→ **EXTRAIT CHOISI**:
++++

Grand stade de l'OL, les doutes de Décines

Sur le papier, « le grand stade doit bénéficier à tous ». Mais les questions en suspens portant particulièrement sur les retombées économiques pour la ville hôte, Décines-Charpieu sont nombreuses. L’infrastructure doit, en effet, jouer un rôle de moteur sur cette commune de 26 000 habitants mais va-t-elle, réellement pouvoir en bénéficier ? Des incertitudes demeurent. Acteurs de l'économie-La Tribune revient cette semaine sur les enjeux de ce projet unique en France qui suscite crispations, inquiétudes et doutes.
A 20 kilomètres de Lyon, le futur grand stade de l'OL se dressera sur la commune de Décines-Charpieu.

++++

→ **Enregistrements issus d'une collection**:
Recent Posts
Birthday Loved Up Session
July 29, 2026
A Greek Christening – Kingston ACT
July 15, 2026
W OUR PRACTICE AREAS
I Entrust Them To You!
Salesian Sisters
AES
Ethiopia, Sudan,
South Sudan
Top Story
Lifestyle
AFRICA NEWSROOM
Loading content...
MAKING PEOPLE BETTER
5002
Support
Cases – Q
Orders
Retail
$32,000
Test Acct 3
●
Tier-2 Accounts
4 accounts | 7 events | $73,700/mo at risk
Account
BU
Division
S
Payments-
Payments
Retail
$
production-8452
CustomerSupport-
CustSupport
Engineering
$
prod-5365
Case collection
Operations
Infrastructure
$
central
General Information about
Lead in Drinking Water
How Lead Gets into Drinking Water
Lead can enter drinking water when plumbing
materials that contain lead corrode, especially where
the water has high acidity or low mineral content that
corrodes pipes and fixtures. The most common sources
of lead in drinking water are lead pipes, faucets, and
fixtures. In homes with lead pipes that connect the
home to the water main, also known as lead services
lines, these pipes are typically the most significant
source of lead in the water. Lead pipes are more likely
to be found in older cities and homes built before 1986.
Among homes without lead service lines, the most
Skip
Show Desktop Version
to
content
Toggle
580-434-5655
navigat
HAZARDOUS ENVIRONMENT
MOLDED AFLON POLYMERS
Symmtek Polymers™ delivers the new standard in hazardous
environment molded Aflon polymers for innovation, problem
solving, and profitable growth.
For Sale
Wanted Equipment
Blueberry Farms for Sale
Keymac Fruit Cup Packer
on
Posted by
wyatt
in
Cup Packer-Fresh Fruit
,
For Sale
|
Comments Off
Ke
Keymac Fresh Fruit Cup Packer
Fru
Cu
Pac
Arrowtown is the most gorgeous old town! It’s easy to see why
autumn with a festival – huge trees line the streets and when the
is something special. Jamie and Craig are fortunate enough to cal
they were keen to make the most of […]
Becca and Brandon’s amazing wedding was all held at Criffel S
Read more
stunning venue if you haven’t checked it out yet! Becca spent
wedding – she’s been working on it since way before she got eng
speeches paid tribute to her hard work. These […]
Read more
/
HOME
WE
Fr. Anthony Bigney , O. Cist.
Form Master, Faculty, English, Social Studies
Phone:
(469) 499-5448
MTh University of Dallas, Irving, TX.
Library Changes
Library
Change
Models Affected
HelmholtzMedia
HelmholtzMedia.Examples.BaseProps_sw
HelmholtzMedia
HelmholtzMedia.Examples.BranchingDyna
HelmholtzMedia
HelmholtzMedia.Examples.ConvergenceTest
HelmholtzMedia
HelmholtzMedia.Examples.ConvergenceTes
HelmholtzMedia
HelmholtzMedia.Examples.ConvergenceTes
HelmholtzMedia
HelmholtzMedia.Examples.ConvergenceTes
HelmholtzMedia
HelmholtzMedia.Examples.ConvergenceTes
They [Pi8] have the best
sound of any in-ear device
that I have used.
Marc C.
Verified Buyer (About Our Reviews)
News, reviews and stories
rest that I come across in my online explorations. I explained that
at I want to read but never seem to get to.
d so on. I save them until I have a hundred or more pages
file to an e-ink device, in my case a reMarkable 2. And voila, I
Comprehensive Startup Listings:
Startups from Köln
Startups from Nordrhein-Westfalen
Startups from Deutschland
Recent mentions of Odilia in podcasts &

++++

→ **QUESTIONS D'ÉTUDE**:
(a) Répondez aux questions suivantes à partir de l'article sur le grand stade.
(i) Combien d'habitants compte la commune de Décines-Charpieu ?
(ii) À quelle distance de Lyon le futur grand stade de l'OL se dressera-t-il ?
(iii) Quel média revient cette semaine sur les enjeux du projet ?
(b) Prolongez l'article sur le grand stade en reprenant après sa dernière phrase.
Le listing provient d'une autre source que l'article sur le grand stade.

→ **RÉPONSES ATTENDUES**:
(a)
(i) 26 000 habitants.
(ii) À 20 kilomètres.
(iii) Acteurs de l'économie-La Tribune.

(b)
Choisie après que différents sites d'accueil ont été étudiés, notamment ceux proches du Carré de Soie à Vaulx-en-Velin et du Puizot à Vénissieux - finalement écartés pour différentes raisons bien qu'il semblerait que les surfaces (moins de 20 hectares contre 51 pour le site retenu) aient été jugées trop petites pour bâtir un tel projet, et ce, malgré les dessertes routières et les lignes de transports en commun existantes - le Grand Lyon à l'époque fera donc la proposition (ou se serait vu imposer en vue d'une opération immobilière plus importante ?) du terrain du Montout, sur la commune de Décines-Charpieu, à l'Olympique Lyonnais, qui accepte.

Un choix que le groupe sportif justifie par plusieurs arguments :

« Maîtrise foncière publique importante, site inscrit depuis 1992 au Schéma directeur de l'agglomération lyonnaise (SDAL), superficie suffisante pour accueillir l'ensemble du programme souhaité, présence d'une ligne de transports en commun, etc. »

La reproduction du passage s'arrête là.